## GIVEN RECORDS:
══════════
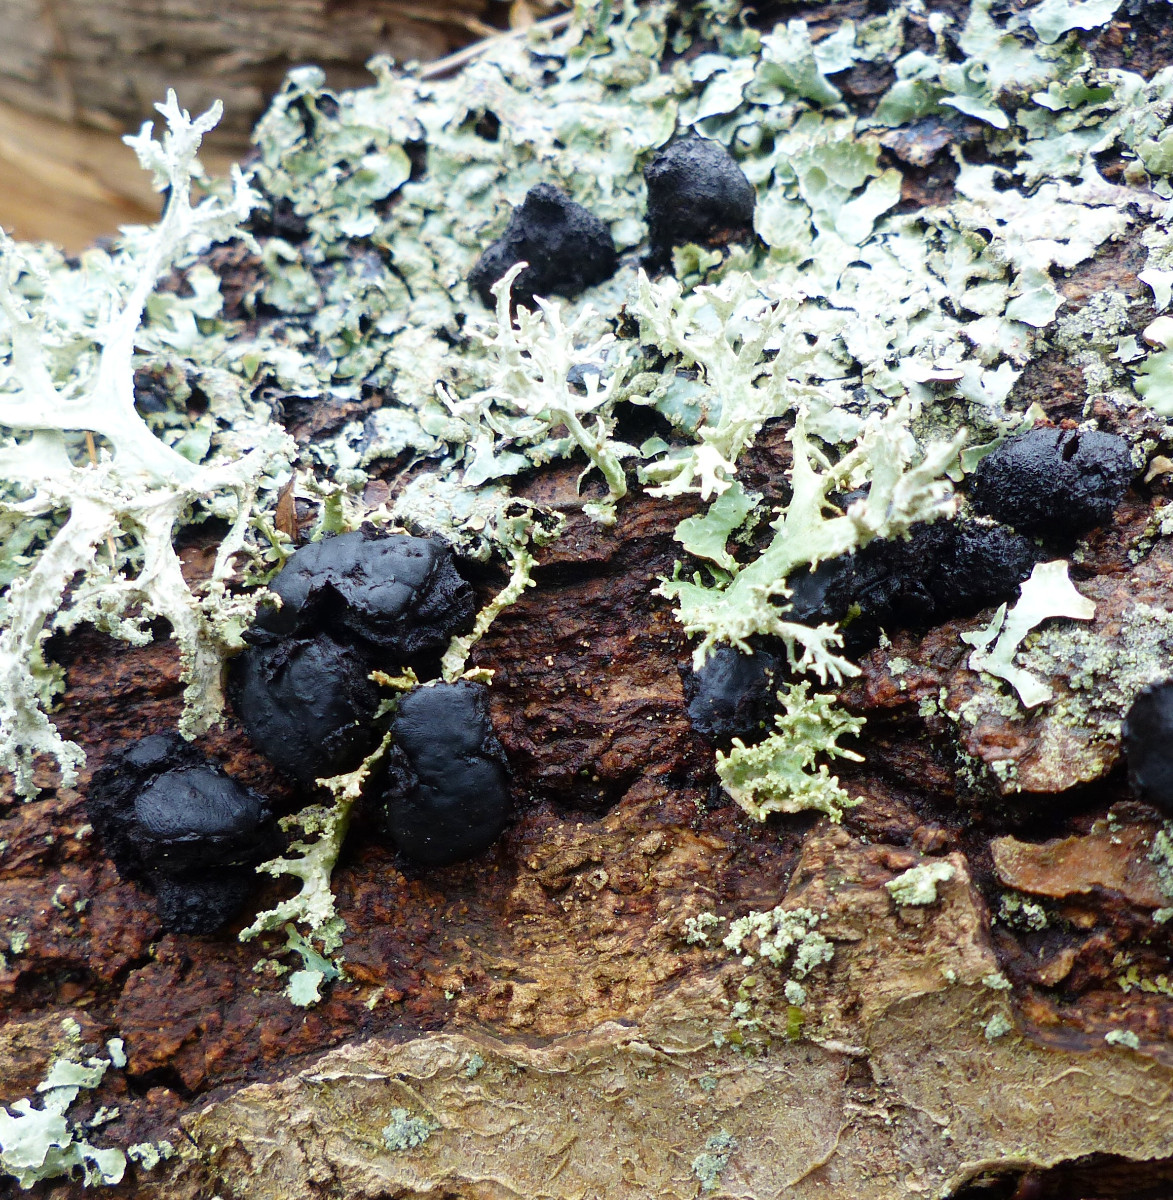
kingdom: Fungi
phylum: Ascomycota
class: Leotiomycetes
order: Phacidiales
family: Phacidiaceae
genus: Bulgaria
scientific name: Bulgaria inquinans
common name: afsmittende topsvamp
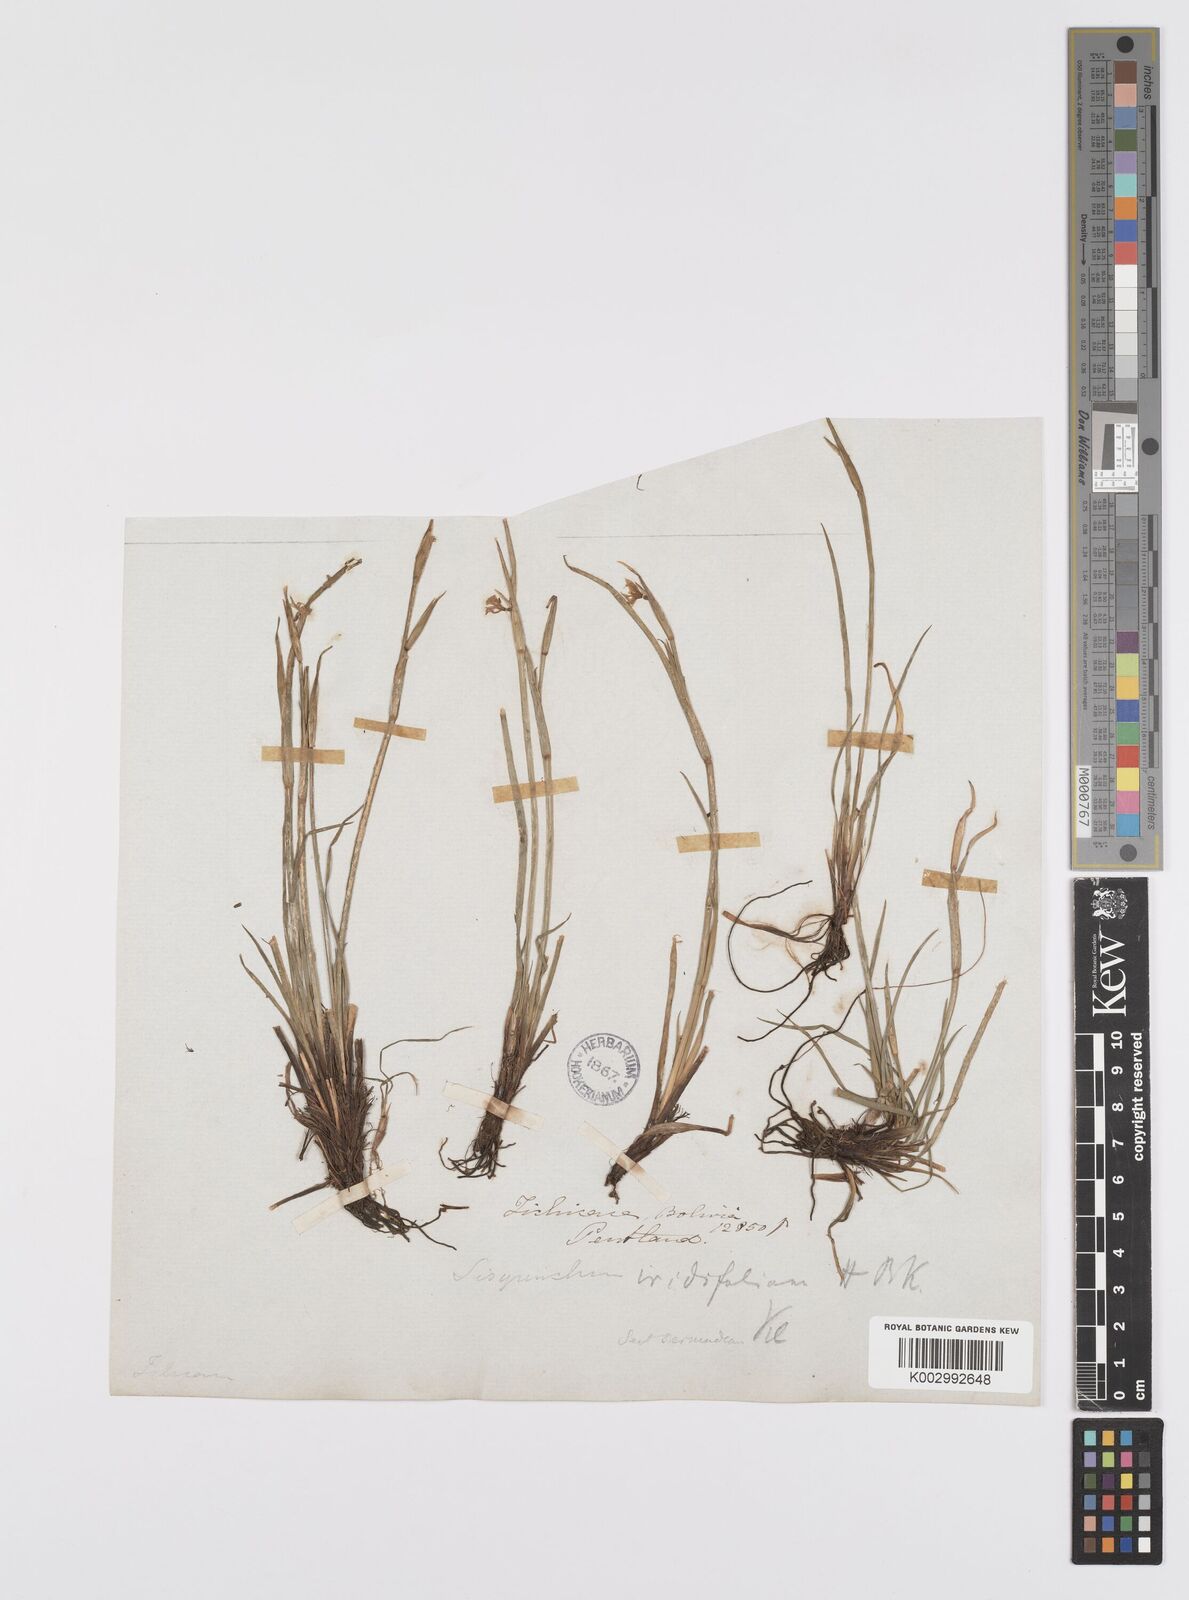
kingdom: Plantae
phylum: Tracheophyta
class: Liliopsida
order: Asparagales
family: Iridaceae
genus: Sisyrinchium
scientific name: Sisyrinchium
══════════
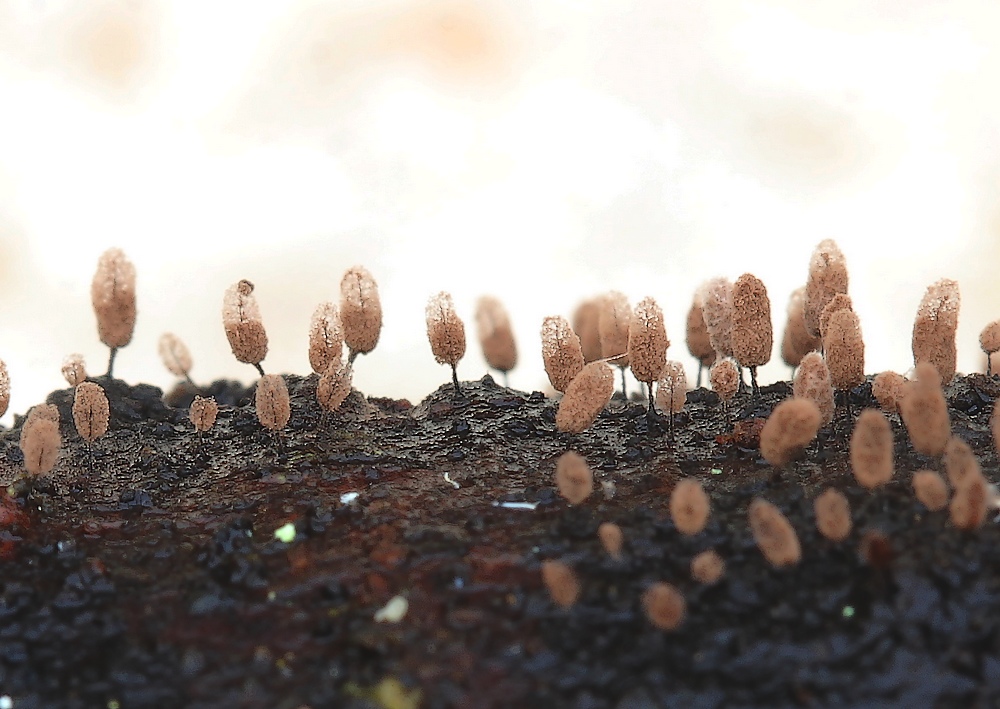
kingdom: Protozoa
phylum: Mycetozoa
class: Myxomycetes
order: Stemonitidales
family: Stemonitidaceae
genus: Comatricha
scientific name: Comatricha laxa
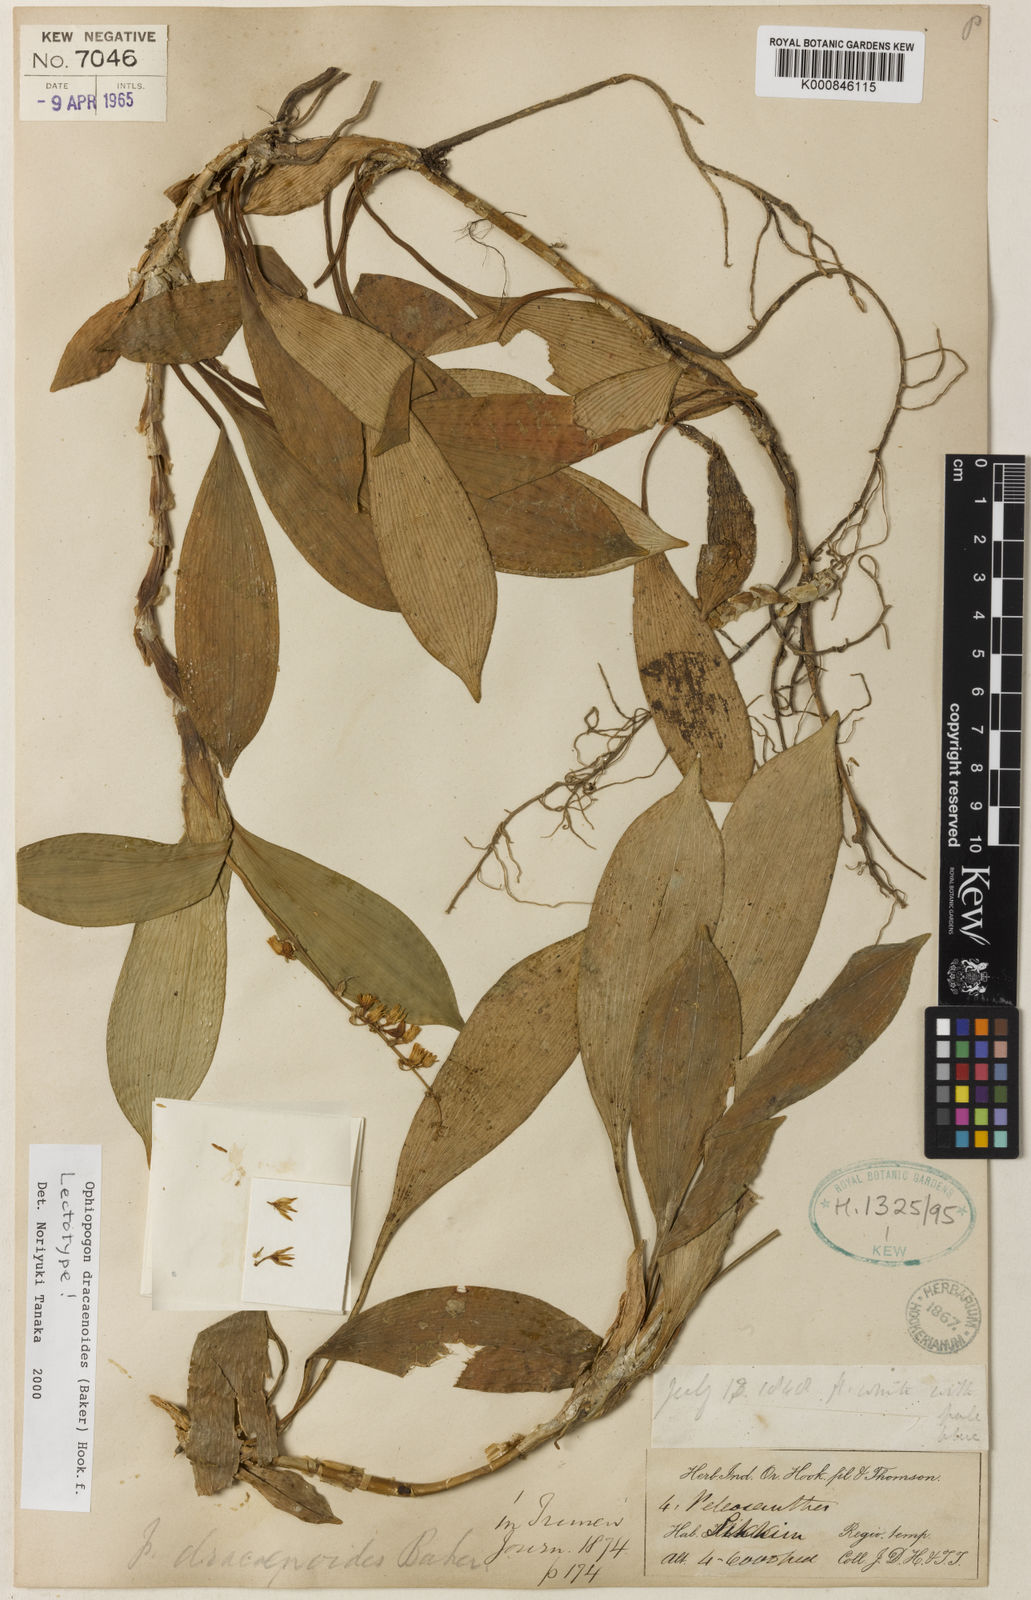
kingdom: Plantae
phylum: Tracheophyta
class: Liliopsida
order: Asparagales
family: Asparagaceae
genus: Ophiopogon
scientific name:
══════════
## YOUR GOAL:
Reproduce everything in the material from the line containing "phylum: Ascomycota" down to the line containing "genus: Sisyrinchium", both included, and omit the pictures.

## THE COMPLETED TASK:
phylum: Ascomycota
class: Leotiomycetes
order: Phacidiales
family: Phacidiaceae
genus: Bulgaria
scientific name: Bulgaria inquinans
common name: afsmittende topsvamp
kingdom: Plantae
phylum: Tracheophyta
class: Liliopsida
order: Asparagales
family: Iridaceae
genus: Sisyrinchium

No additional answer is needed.